The left-wing China Lobby was in the ascendant, and with the unpopular Vietnam War, the right-wing China Lobby was in decline. In the end, Nixon, a politician immune to being red-baited, "played the China card" in what began as a cynical great-power maneuver against the Soviets. Trade grew and we finally had our China market. The "capitalist-roaders" stayed on course, unleashing immense increases in productivity and prosperity.


One might think this was enough for a while. It might be premature to demand that China do everything our way on a set schedule. But modesty and self-restraint are not hallmarks of the US empire in its late phase. To bring China in line with present US cultural standards, we would first have to finish the missionaries’s work, convert them all to Protestantism, and then tell them it’s all been a mistake, and they must now take up the cause of scientific materialism and/or post-modern angst.
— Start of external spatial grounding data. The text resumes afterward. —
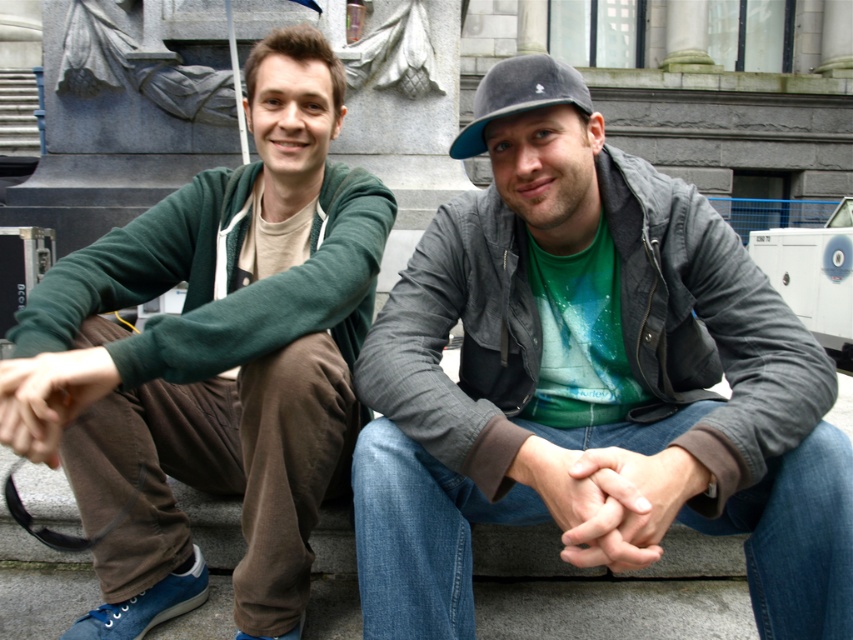
Who is positioned more to the left, matte gray jacket at center or brown suede handbag at lower left?

Positioned to the left is brown suede handbag at lower left.

Who is shorter, matte gray jacket at center or brown suede handbag at lower left?

With less height is brown suede handbag at lower left.

Does point (563, 163) come closer to viewer compared to point (10, 426)?

No, (563, 163) is behind (10, 426).

Where is `matte gray jacket at center`? This screenshot has width=853, height=640. matte gray jacket at center is located at coordinates (590, 381).

Can you confirm if smooth skin hands at center is thinner than gray felt baseball cap at center?

Yes, smooth skin hands at center is thinner than gray felt baseball cap at center.

Who is more distant from viewer, (637, 536) or (572, 102)?

Positioned behind is point (572, 102).

Which is behind, point (577, 538) or point (537, 76)?

Point (537, 76)

Identify the location of smooth skin hands at center. This screenshot has width=853, height=640. (625, 504).

Does point (570, 346) come behind point (158, 429)?

No.

The width and height of the screenshot is (853, 640). What do you see at coordinates (590, 381) in the screenshot? I see `matte gray jacket at center` at bounding box center [590, 381].

Where is `matte gray jacket at center`? The height and width of the screenshot is (640, 853). matte gray jacket at center is located at coordinates (590, 381).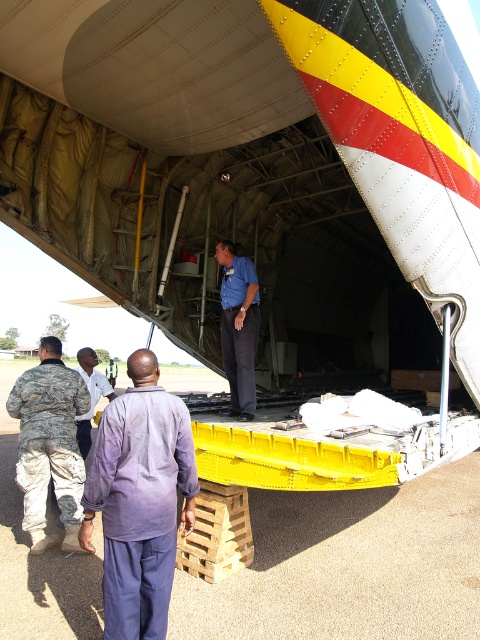
You are observing an aircraft cargo hold scene. You notice two people inside the cargo hold wearing a purple cotton shirt at center and a blue shirt at center. Which of these two shirts is worn by a shorter person?

The purple cotton shirt at center is worn by a shorter person compared to the blue shirt at center.

You are a safety inspector at the airfield. You need to ensure that two workers are at least 1 meter apart for safety. Are the camouflage fabric uniform at left and light purple shirt at center meeting the safety distance requirement?

The camouflage fabric uniform at left is 84.67 centimeters from light purple shirt at center. Since 84.67 cm is less than 1 meter, they are not meeting the safety distance requirement.

You are an airport security officer checking the cargo hold of the aircraft. You notice two people inside the cargo hold area. One is wearing a purple cotton shirt at center and the other a blue shirt at center. According to the safety protocols, all personnel must be positioned to the right side of the cargo hold. Is the current positioning of both individuals compliant with this requirement?

The purple cotton shirt at center is to the left of the blue shirt at center, so the purple cotton shirt at center is not positioned to the right side of the cargo hold. The blue shirt at center is positioned to the right of the purple cotton shirt at center, but it is unclear if it meets the requirement to be on the right side of the cargo hold overall. Further clarification on the cargo hold layout is needed to determine full compliance.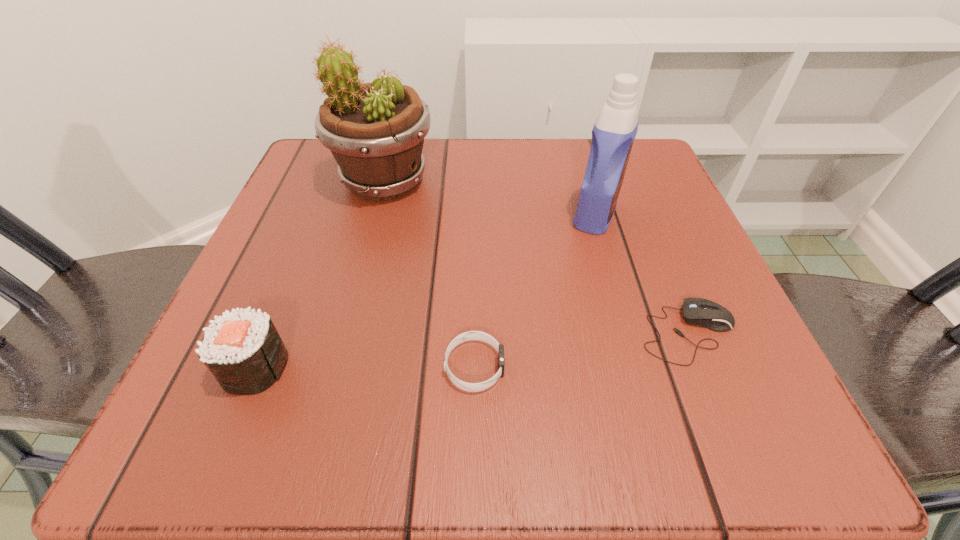
Identify the location of flowerpot. Image resolution: width=960 pixels, height=540 pixels. (375, 131).

Identify the location of detergent. (613, 134).

Where is `the third tallest object`? the third tallest object is located at coordinates (244, 352).

This screenshot has height=540, width=960. I want to click on wristband, so click(471, 335).

Where is `computer mouse`? This screenshot has width=960, height=540. computer mouse is located at coordinates (697, 311).

The width and height of the screenshot is (960, 540). I want to click on vacant region located 0.090m on the right of the flowerpot, so point(481,181).

In order to click on blank space located 0.340m on the left of the detergent in this screenshot , I will do `click(384, 214)`.

The width and height of the screenshot is (960, 540). What are the coordinates of `free point located on the right of the third tallest object` in the screenshot? It's located at (445, 367).

Find the location of a particular element. The height and width of the screenshot is (540, 960). vacant position located 0.150m on the outer surface of the wristband is located at coordinates (617, 367).

The width and height of the screenshot is (960, 540). In order to click on vacant region located on the left of the computer mouse in this screenshot , I will do `click(497, 334)`.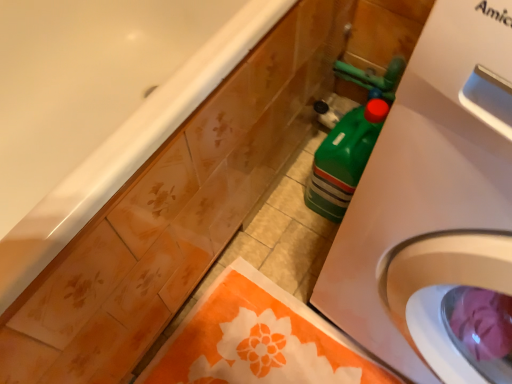
Question: Considering the relative positions of orange fabric towel at lower center and white plastic washing machine at right in the image provided, is orange fabric towel at lower center to the right of white plastic washing machine at right from the viewer's perspective?

Choices:
 (A) no
 (B) yes

Answer: (A)

Question: Is orange fabric towel at lower center to the left of white plastic washing machine at right from the viewer's perspective?

Choices:
 (A) yes
 (B) no

Answer: (A)

Question: Considering the relative sizes of orange fabric towel at lower center and white plastic washing machine at right in the image provided, is orange fabric towel at lower center wider than white plastic washing machine at right?

Choices:
 (A) yes
 (B) no

Answer: (B)

Question: Is orange fabric towel at lower center aimed at white plastic washing machine at right?

Choices:
 (A) no
 (B) yes

Answer: (A)

Question: Is orange fabric towel at lower center placed right next to white plastic washing machine at right?

Choices:
 (A) no
 (B) yes

Answer: (A)

Question: Would you say white plastic washing machine at right is to the left or to the right of orange fabric towel at lower center in the picture?

Choices:
 (A) left
 (B) right

Answer: (B)

Question: Is white plastic washing machine at right taller or shorter than orange fabric towel at lower center?

Choices:
 (A) short
 (B) tall

Answer: (B)

Question: Is white plastic washing machine at right situated inside orange fabric towel at lower center or outside?

Choices:
 (A) inside
 (B) outside

Answer: (B)

Question: Considering the positions of white plastic washing machine at right and orange fabric towel at lower center in the image, is white plastic washing machine at right bigger or smaller than orange fabric towel at lower center?

Choices:
 (A) small
 (B) big

Answer: (B)

Question: In the image, is orange fabric towel at lower center on the left side or the right side of white glossy bathtub at upper left?

Choices:
 (A) right
 (B) left

Answer: (A)

Question: Based on their sizes in the image, would you say orange fabric towel at lower center is bigger or smaller than white glossy bathtub at upper left?

Choices:
 (A) big
 (B) small

Answer: (B)

Question: From the image's perspective, is orange fabric towel at lower center located above or below white glossy bathtub at upper left?

Choices:
 (A) above
 (B) below

Answer: (B)

Question: Considering their positions, is orange fabric towel at lower center located in front of or behind white glossy bathtub at upper left?

Choices:
 (A) behind
 (B) front

Answer: (A)

Question: In the image, is white glossy bathtub at upper left positioned in front of or behind orange fabric towel at lower center?

Choices:
 (A) behind
 (B) front

Answer: (B)

Question: From a real-world perspective, relative to orange fabric towel at lower center, is white glossy bathtub at upper left vertically above or below?

Choices:
 (A) below
 (B) above

Answer: (B)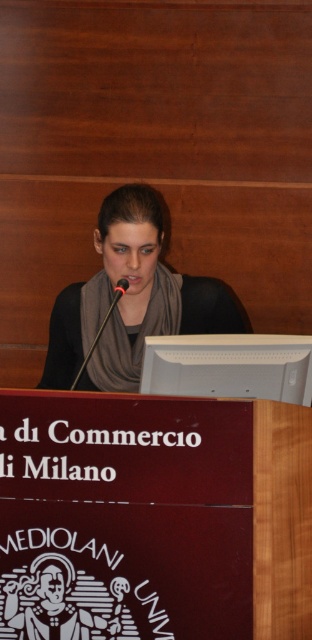
You are an event organizer setting up for a presentation. You have two microphones on the podium. The black plastic microphone at center and the black matte microphone at center. Which one is positioned to the left?

The black plastic microphone at center is to the left of the black matte microphone at center.

What are the coordinates of the black plastic microphone at center?

The black plastic microphone at center is located at coordinates point [102,326].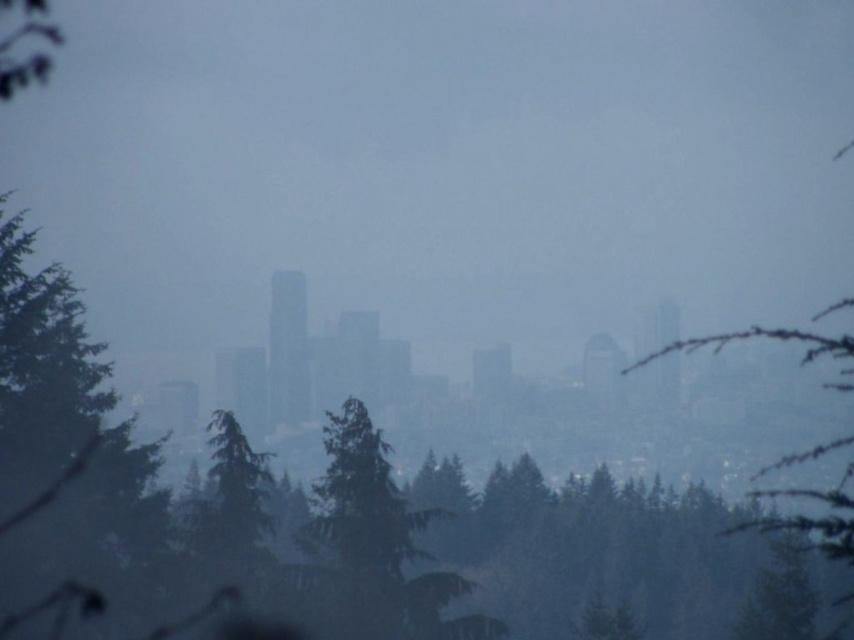
What do you see at coordinates (373, 545) in the screenshot?
I see `green textured tree at center` at bounding box center [373, 545].

Can you confirm if green textured tree at center is thinner than green matte tree at upper left?

Correct, green textured tree at center's width is less than green matte tree at upper left's.

The height and width of the screenshot is (640, 854). What are the coordinates of `green textured tree at center` in the screenshot? It's located at (373, 545).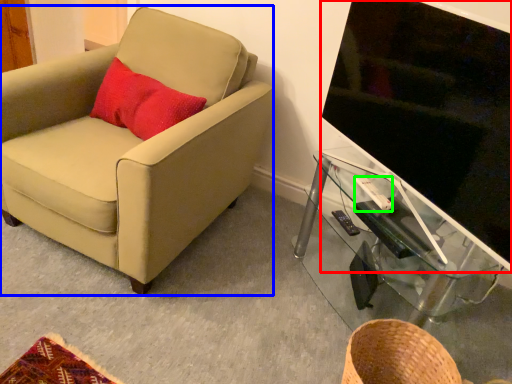
Question: Considering the real-world distances, which object is closest to television (highlighted by a red box)? chair (highlighted by a blue box) or remote control (highlighted by a green box).

Choices:
 (A) chair
 (B) remote control

Answer: (B)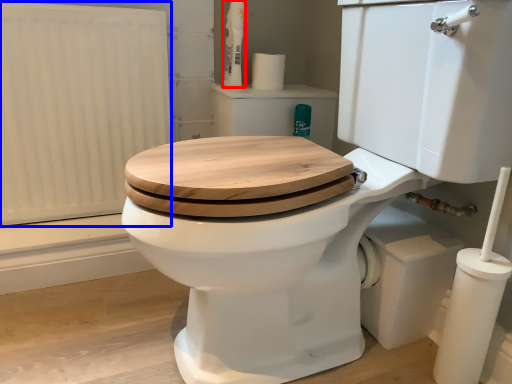
Question: Among these objects, which one is farthest to the camera, toiletry (highlighted by a red box) or radiator (highlighted by a blue box)?

Choices:
 (A) toiletry
 (B) radiator

Answer: (A)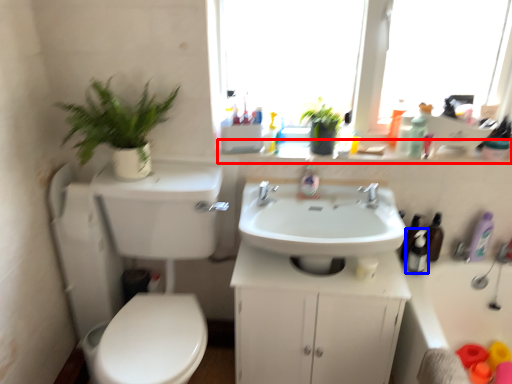
Question: Which object is closer to the camera taking this photo, window sill (highlighted by a red box) or toiletry (highlighted by a blue box)?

I don’t think we can export our unraveling culture to China. Better stick with the shoes. The Chinese will, in all likelihood, modernize Confucianism and be fairly happy with the results.

I have said nothing about the current ‘crisis’ nor do I wish to. The Chinese are said to be

paranoid, inscrutable, and some other things. Well, frankly, after their relations with the West, they have their reasons. We’re not going to remould them all with scholarships to Yale or Stanford. They are Chinese. They are, in that respect, foreign. I think we should accept that, or at least take it into account.

Here we speak of one of the most ancient and original of the world civilizations. Its broad outlines were set long before those of our civilization, even if ours rests in part on Near Eastern foundations which predate Chinese civilization by a thousand years. An ancient script with an enormous literature, Confucian philosophy, and an indigenous approach to riverine agriculture – China can draw on all these plus the energies liberated by the transition to a market economy.

Does this mean that the Chinese state will often or always behave well? No. But one might ask if the US state often or always behaves well. There may be those who say ‘yes.’ To take on that claim would involve us in perhaps the deepest of all layers of American delusion. Those who are not open to the possibility that there is a US empire and that empires do bad things, more often than not, are the most unrealistic of all.

Should we be realistic about the Chinese state? Insofar as it matters to us, yes. Should be realistic about the US state? Even more so. After all, we share some territory with it, for better or worse.